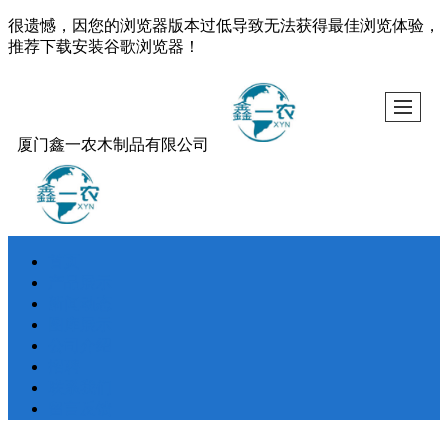
很遗憾，因您的浏览器版本过低导致无法获得最佳浏览体验，
推荐下载安装谷歌浏览器！
厦门鑫一农木制品有限公司
首页
产品展示
新闻动态
图库展示
公司介绍
招聘
联系我们
留言反馈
# # # # # # #
What the exercise asks →
This exercise asks for the data above to be given again exactly, without pictures.

Response box →
很遗憾，因您的浏览器版本过低导致无法获得最佳浏览体验，
推荐下载安装谷歌浏览器！
厦门鑫一农木制品有限公司
首页
产品展示
新闻动态
图库展示
公司介绍
招聘
联系我们
留言反馈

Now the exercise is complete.